Algorithm Selection
Table of Contents
for a quick overview, have a look at the scikit learn estimator cheatsheet. You may even use a validation set to test out algorithms quickly before fitting to a large training set.
1. Factors to consider
1.1. Interpretability
- does the model need to be intellectually accessible to a non-technical audience (predictions in medical imaging for instance)?
- if only accuracy matters, one may not mind black boxes.
1.2. In-memory vs Out-of-memory
- can the dataset be completely loaded at once in the RAM : allows for a greater choice between algorithms
- Otherwise, need to use an incremental learning algorithms, that can improve model by adding data gradually
1.3. Number of features and examples
- neural nets and suitable ensembles when dealing with a large amount of features.

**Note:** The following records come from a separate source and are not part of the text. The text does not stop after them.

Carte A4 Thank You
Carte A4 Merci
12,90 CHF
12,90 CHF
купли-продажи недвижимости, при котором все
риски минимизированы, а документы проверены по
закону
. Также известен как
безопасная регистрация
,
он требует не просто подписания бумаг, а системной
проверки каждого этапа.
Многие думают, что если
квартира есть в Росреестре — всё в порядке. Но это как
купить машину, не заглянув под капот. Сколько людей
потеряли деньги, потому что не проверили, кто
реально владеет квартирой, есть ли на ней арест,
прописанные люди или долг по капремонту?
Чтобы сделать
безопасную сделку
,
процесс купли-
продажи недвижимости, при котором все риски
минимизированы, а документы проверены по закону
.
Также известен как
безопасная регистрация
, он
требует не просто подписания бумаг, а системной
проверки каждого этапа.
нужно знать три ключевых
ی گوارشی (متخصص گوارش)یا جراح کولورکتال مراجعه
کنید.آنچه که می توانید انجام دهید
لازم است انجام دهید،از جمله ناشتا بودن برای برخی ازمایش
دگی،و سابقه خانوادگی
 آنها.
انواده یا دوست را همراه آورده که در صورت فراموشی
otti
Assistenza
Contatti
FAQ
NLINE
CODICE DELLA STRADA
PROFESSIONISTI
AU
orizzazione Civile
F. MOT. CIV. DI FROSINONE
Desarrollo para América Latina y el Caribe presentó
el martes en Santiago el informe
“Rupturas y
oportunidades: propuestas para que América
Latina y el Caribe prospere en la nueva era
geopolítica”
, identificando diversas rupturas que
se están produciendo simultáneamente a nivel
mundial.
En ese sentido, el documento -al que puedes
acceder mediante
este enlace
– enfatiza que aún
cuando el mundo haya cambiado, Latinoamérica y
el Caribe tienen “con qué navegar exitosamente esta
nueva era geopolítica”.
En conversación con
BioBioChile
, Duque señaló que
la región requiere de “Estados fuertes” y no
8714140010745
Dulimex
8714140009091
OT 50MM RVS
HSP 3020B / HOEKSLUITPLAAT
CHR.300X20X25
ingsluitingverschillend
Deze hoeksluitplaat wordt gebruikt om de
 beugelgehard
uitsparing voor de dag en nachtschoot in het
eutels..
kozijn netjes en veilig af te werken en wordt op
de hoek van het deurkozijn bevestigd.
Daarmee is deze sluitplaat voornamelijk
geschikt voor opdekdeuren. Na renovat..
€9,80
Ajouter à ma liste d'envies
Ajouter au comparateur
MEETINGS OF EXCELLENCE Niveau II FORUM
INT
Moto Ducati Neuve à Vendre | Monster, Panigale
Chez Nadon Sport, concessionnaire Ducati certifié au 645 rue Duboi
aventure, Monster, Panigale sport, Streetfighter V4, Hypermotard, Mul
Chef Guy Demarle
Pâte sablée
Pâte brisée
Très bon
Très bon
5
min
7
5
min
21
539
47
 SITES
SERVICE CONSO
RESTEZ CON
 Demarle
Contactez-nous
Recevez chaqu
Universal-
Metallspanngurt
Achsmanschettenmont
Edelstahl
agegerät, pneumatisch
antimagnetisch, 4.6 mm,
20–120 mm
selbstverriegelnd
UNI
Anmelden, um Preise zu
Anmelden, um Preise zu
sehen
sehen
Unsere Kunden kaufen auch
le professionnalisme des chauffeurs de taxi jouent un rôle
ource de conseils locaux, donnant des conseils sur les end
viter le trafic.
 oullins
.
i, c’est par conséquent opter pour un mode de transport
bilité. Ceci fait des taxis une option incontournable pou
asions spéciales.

- traditional models for limited amount of features and speed -> see Occam's Razor
1.4. Categorical vs numerical features
- what kind of data do we have, one of the two or a mix of both.
- the algorithm and relevant feature engineering techniques should be able to handle the data appropriately
1.5. Nonlinearity of the data
- again, look into Occam's Razor..
- if implicitly linearly separable data can be observed, Support Vector Machine with the kernel trick might be preferable
- if no such simple mathematical separation can be identified, one may rely on neural nets and Ensemble Algorithms
1.6. Training speed
- neural nets will be slower than a traditional solution
1.7. Prediction speed
- Live high throughput requirements or daily batch-processing jobs: both cases call for different approaches to minimize overall tradeoffs.